I’m about 3/4 of the way through Dhalgren by Chip Delaney and I think it’s a perfect fit into the fluid category that this article is getting at. Heady prose, sudden perspective shifts, beautifully lyrical writing. It would be hard to say what the book is “about”, precisely, but it does an incredible job of impressing emotions on you as you read.
I’m a reader who tends to value style above other qualities. I remember after reading Blood Meridian I was floored by the texture of the book and the way McCarthy wove in epiphanies and insights in a way that really smacked you in the face. I recommended it to someone else and their response was mostly that they were repulsed by the content of the narrative (which is indeed very violent and bleak). Focusing more on narrative versus focusing on style and aesthetics are equally valid viewpoints, I think, and it’s good that we have readers and writers who do both.
A couple of other great aesthetic-forward writers who fall under the speculative/weird fiction umbrella are Yoko Ogawa (horror) and China Miéville (scifi/fantasy).
Hi, Bookseller here!
There are two aspects that I think are missing. The first of which is that readers of mainstream fiction WILL NOT step foot in SFF territory. They think of SFF as terrible writing, pow pow bang bang spaceships and bikini clad wimmins, a hangover from the years of pulp and, well, bad cover artwork. Quality of writing is seen as rare and special and deserving of a wider audience of people who “read good books”.
With the popularity of ST:TNG and other TV media through the 80s and 90s, that media became of the face of SFF, and then once the Marvel movies came along…that was all she wrote. Not only the prevalence of Urban Fantasy also brought many books onto the regular fiction shelves as that is, I personally think, the love child of Romance and SFF. Not SFF enough, but also too much Romance for many SFF readers*.
The funny thing is that there’s currently heaps of straight up SFF that’s made it’s way into the regular fiction sections, it’s just called ‘Speculative Fiction’ and usually imports into the inventory from the wholesalers as ‘fiction’. Speaking for myself, where that book goes Very Much depends on where I think it will sell from. For example, Ministry of Future was a good seller from the SFF section, but it took. off. when we put it with the non-genre fiction display. My boss, who had always disparaged SFF, is now reading Climate Fiction like no one’s business and loving it.
The second aspect is that non-genre fiction also has plenty of non-fluid novels, they’re just labeled “women’s fiction” or “beach reads” and tend not to be written by people with MFAs.

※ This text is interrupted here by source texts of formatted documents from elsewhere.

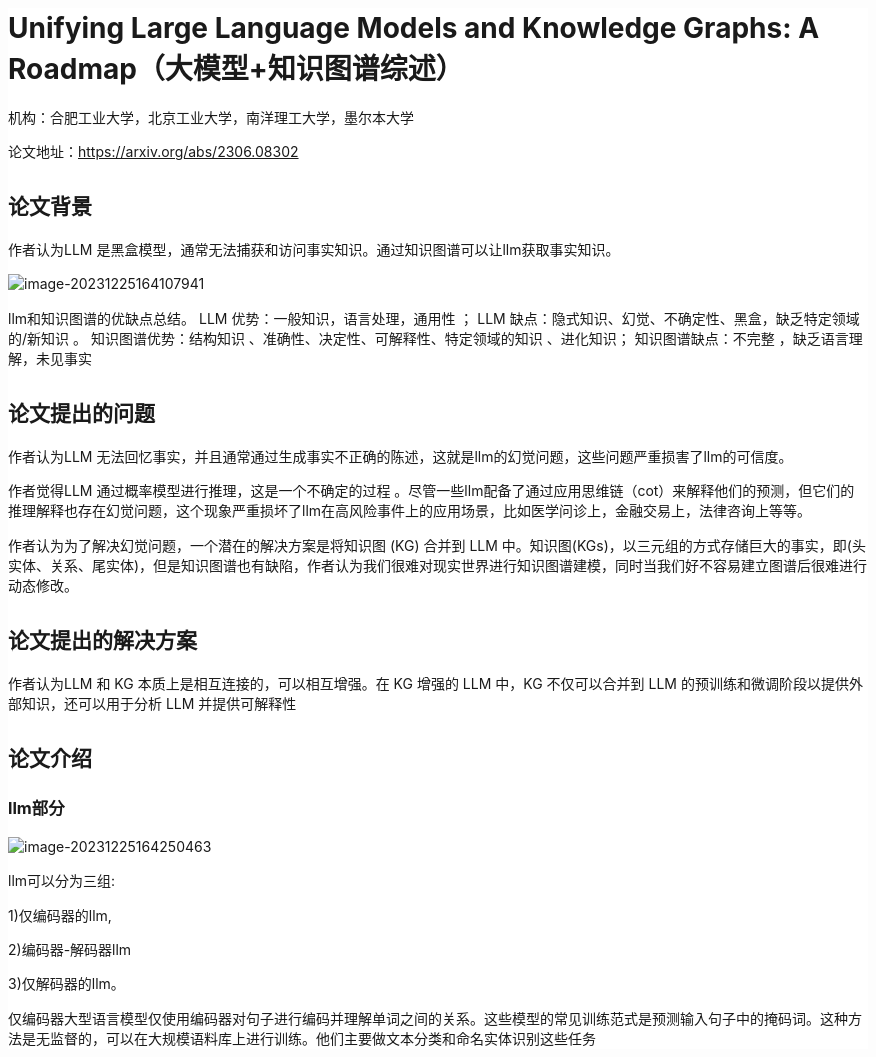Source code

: # Unifying Large Language Models and Knowledge Graphs: A Roadmap（大模型+知识图谱综述）

机构：合肥工业大学，北京工业大学，南洋理工大学，墨尔本大学

论文地址：https://arxiv.org/abs/2306.08302



## 论文背景

作者认为LLM 是黑盒模型，通常无法捕获和访问事实知识。通过知识图谱可以让llm获取事实知识。



![image-20231225164107941](https://raw.githubusercontent.com/XingYu-Zhong/LLMsStudy/master/%E8%AE%BA%E6%96%87%E8%A7%A3%E8%AF%BB/pic/kgllm01.png)



llm和知识图谱的优缺点总结。
LLM 优势：一般知识，语言处理，通用性 ；
LLM 缺点：隐式知识、幻觉、不确定性、黑盒，缺乏特定领域的/新知识 。
知识图谱优势：结构知识 、准确性、决定性、可解释性、特定领域的知识 、进化知识； 
知识图谱缺点：不完整 ，缺乏语言理解，未见事实

## 论文提出的问题

作者认为LLM 无法回忆事实，并且通常通过生成事实不正确的陈述，这就是llm的幻觉问题，这些问题严重损害了llm的可信度。

作者觉得LLM 通过概率模型进行推理，这是一个不确定的过程 。尽管一些llm配备了通过应用思维链（cot）来解释他们的预测，但它们的推理解释也存在幻觉问题，这个现象严重损坏了llm在高风险事件上的应用场景，比如医学问诊上，金融交易上，法律咨询上等等。

作者认为为了解决幻觉问题，一个潜在的解决方案是将知识图 (KG) 合并到 LLM 中。知识图(KGs)，以三元组的方式存储巨大的事实，即(头实体、关系、尾实体)，但是知识图谱也有缺陷，作者认为我们很难对现实世界进行知识图谱建模，同时当我们好不容易建立图谱后很难进行动态修改。

## 论文提出的解决方案

作者认为LLM 和 KG 本质上是相互连接的，可以相互增强。在 KG 增强的 LLM 中，KG 不仅可以合并到 LLM 的预训练和微调阶段以提供外部知识，还可以用于分析 LLM 并提供可解释性

## 论文介绍

### llm部分

![image-20231225164250463](https://raw.githubusercontent.com/XingYu-Zhong/LLMsStudy/master/%E8%AE%BA%E6%96%87%E8%A7%A3%E8%AF%BB/pic/kgllm02.png)

llm可以分为三组:

1)仅编码器的llm, 

2)编码器-解码器llm

3)仅解码器的llm。



仅编码器大型语言模型仅使用编码器对句子进行编码并理解单词之间的关系。这些模型的常见训练范式是预测输入句子中的掩码词。这种方法是无监督的，可以在大规模语料库上进行训练。他们主要做文本分类和命名实体识别这些任务
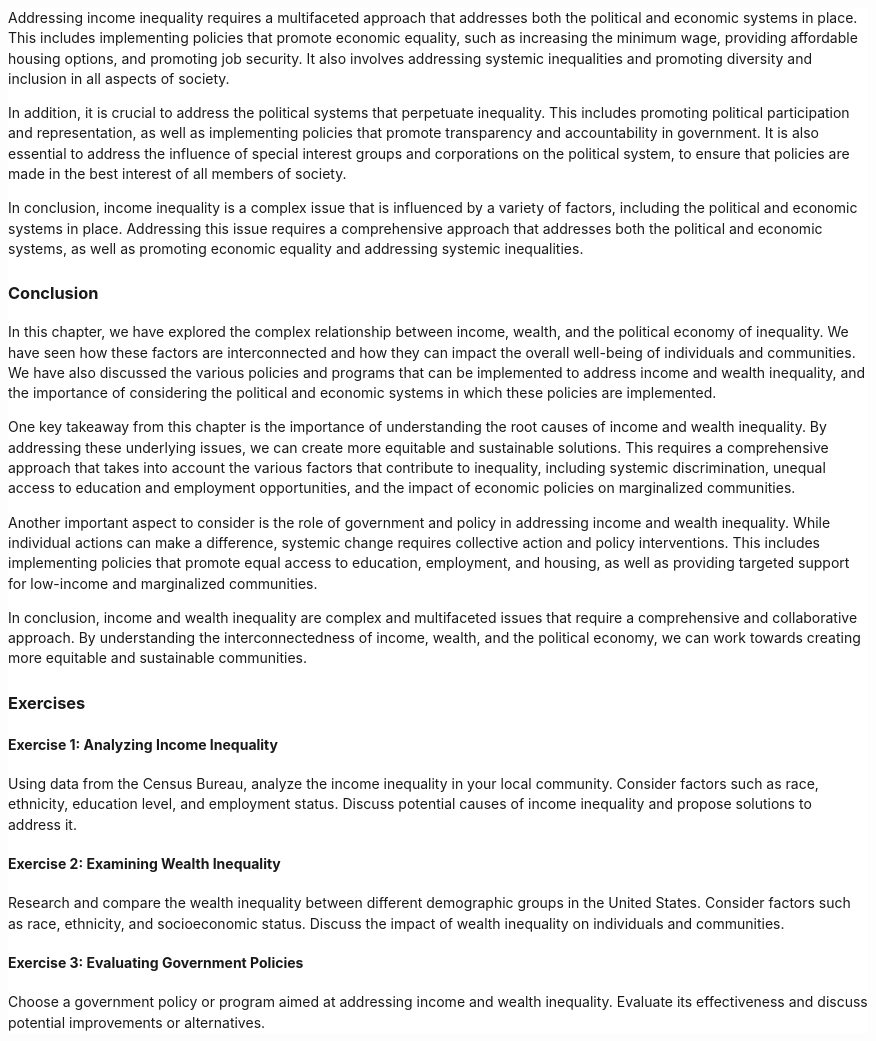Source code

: Addressing income inequality requires a multifaceted approach that addresses both the political and economic systems in place. This includes implementing policies that promote economic equality, such as increasing the minimum wage, providing affordable housing options, and promoting job security. It also involves addressing systemic inequalities and promoting diversity and inclusion in all aspects of society.

In addition, it is crucial to address the political systems that perpetuate inequality. This includes promoting political participation and representation, as well as implementing policies that promote transparency and accountability in government. It is also essential to address the influence of special interest groups and corporations on the political system, to ensure that policies are made in the best interest of all members of society.

In conclusion, income inequality is a complex issue that is influenced by a variety of factors, including the political and economic systems in place. Addressing this issue requires a comprehensive approach that addresses both the political and economic systems, as well as promoting economic equality and addressing systemic inequalities. 


### Conclusion
In this chapter, we have explored the complex relationship between income, wealth, and the political economy of inequality. We have seen how these factors are interconnected and how they can impact the overall well-being of individuals and communities. We have also discussed the various policies and programs that can be implemented to address income and wealth inequality, and the importance of considering the political and economic systems in which these policies are implemented.

One key takeaway from this chapter is the importance of understanding the root causes of income and wealth inequality. By addressing these underlying issues, we can create more equitable and sustainable solutions. This requires a comprehensive approach that takes into account the various factors that contribute to inequality, including systemic discrimination, unequal access to education and employment opportunities, and the impact of economic policies on marginalized communities.

Another important aspect to consider is the role of government and policy in addressing income and wealth inequality. While individual actions can make a difference, systemic change requires collective action and policy interventions. This includes implementing policies that promote equal access to education, employment, and housing, as well as providing targeted support for low-income and marginalized communities.

In conclusion, income and wealth inequality are complex and multifaceted issues that require a comprehensive and collaborative approach. By understanding the interconnectedness of income, wealth, and the political economy, we can work towards creating more equitable and sustainable communities.

### Exercises
#### Exercise 1: Analyzing Income Inequality
Using data from the Census Bureau, analyze the income inequality in your local community. Consider factors such as race, ethnicity, education level, and employment status. Discuss potential causes of income inequality and propose solutions to address it.

#### Exercise 2: Examining Wealth Inequality
Research and compare the wealth inequality between different demographic groups in the United States. Consider factors such as race, ethnicity, and socioeconomic status. Discuss the impact of wealth inequality on individuals and communities.

#### Exercise 3: Evaluating Government Policies
Choose a government policy or program aimed at addressing income and wealth inequality. Evaluate its effectiveness and discuss potential improvements or alternatives.
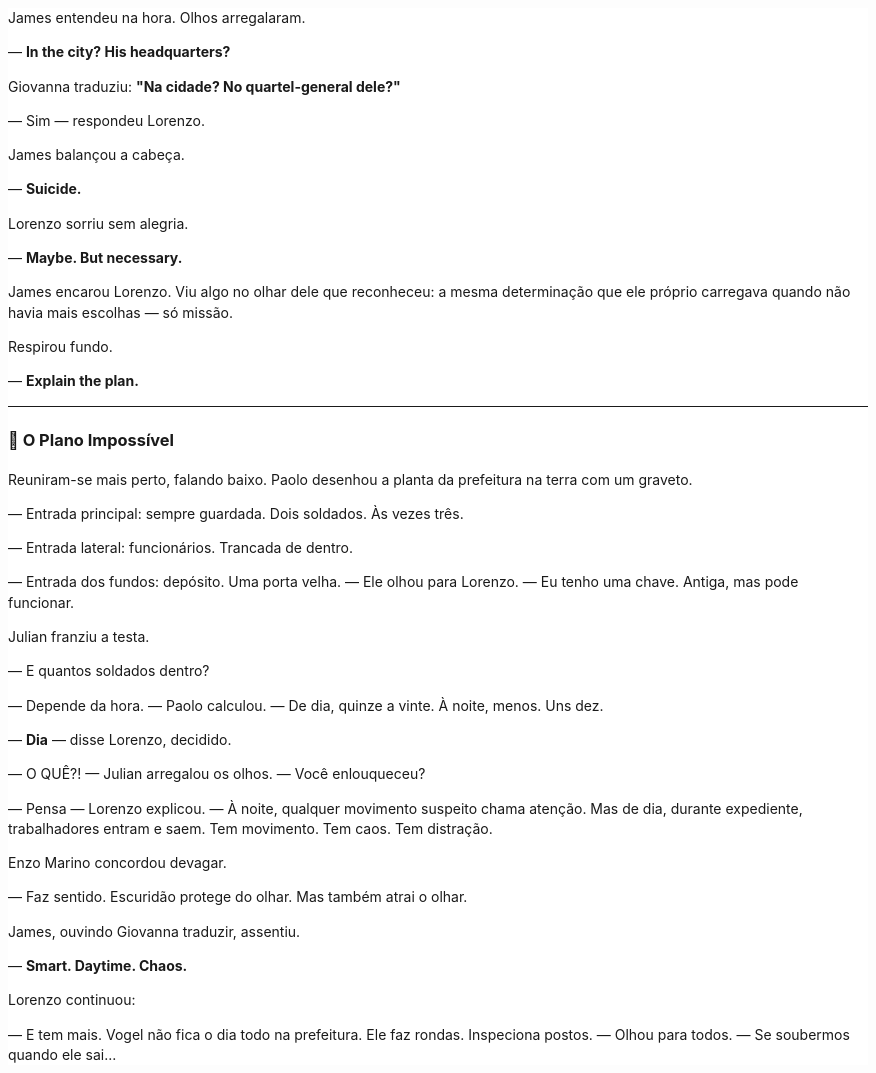 James entendeu na hora. Olhos arregalaram.

— **In the city? His headquarters?**

Giovanna traduziu: **"Na cidade? No quartel-general dele?"**

— Sim — respondeu Lorenzo.

James balançou a cabeça.

— **Suicide.**

Lorenzo sorriu sem alegria.

— **Maybe. But necessary.**

James encarou Lorenzo. Viu algo no olhar dele que reconheceu: a mesma determinação que ele próprio carregava quando não havia mais escolhas — só missão.

Respirou fundo.

— **Explain the plan.**

---

### 🎯 **O Plano Impossível**

Reuniram-se mais perto, falando baixo. Paolo desenhou a planta da prefeitura na terra com um graveto.

— Entrada principal: sempre guardada. Dois soldados. Às vezes três.

— Entrada lateral: funcionários. Trancada de dentro.

— Entrada dos fundos: depósito. Uma porta velha. — Ele olhou para Lorenzo. — Eu tenho uma chave. Antiga, mas pode funcionar.

Julian franziu a testa.

— E quantos soldados dentro?

— Depende da hora. — Paolo calculou. — De dia, quinze a vinte. À noite, menos. Uns dez.

— **Dia** — disse Lorenzo, decidido.

— O QUÊ?! — Julian arregalou os olhos. — Você enlouqueceu?

— Pensa — Lorenzo explicou. — À noite, qualquer movimento suspeito chama atenção. Mas de dia, durante expediente, trabalhadores entram e saem. Tem movimento. Tem caos. Tem distração.

Enzo Marino concordou devagar.

— Faz sentido. Escuridão protege do olhar. Mas também atrai o olhar.

James, ouvindo Giovanna traduzir, assentiu.

— **Smart. Daytime. Chaos.**

Lorenzo continuou:

— E tem mais. Vogel não fica o dia todo na prefeitura. Ele faz rondas. Inspeciona postos. — Olhou para todos. — Se soubermos quando ele sai...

Sometimes people just want to read a good story. We all love it when a good story has deeper meaning beyond the words on the page, but to consider good stories less than “elevated fiction” is, I think, a poor service to the audience. It’s possible to be both, it’s just that a good portion of the critics (profession and armchair) aren’t interested in doing that deep dive. Just my opinion, and not a criticism of any of the authors mentioned in this article.
I hope this comment makes sense, because I’m writing while at work and getting interrupted by phones and customers and UPS, so, yanno. Thanks for listening to me rant!
*All hail the new SFF Romance imprint!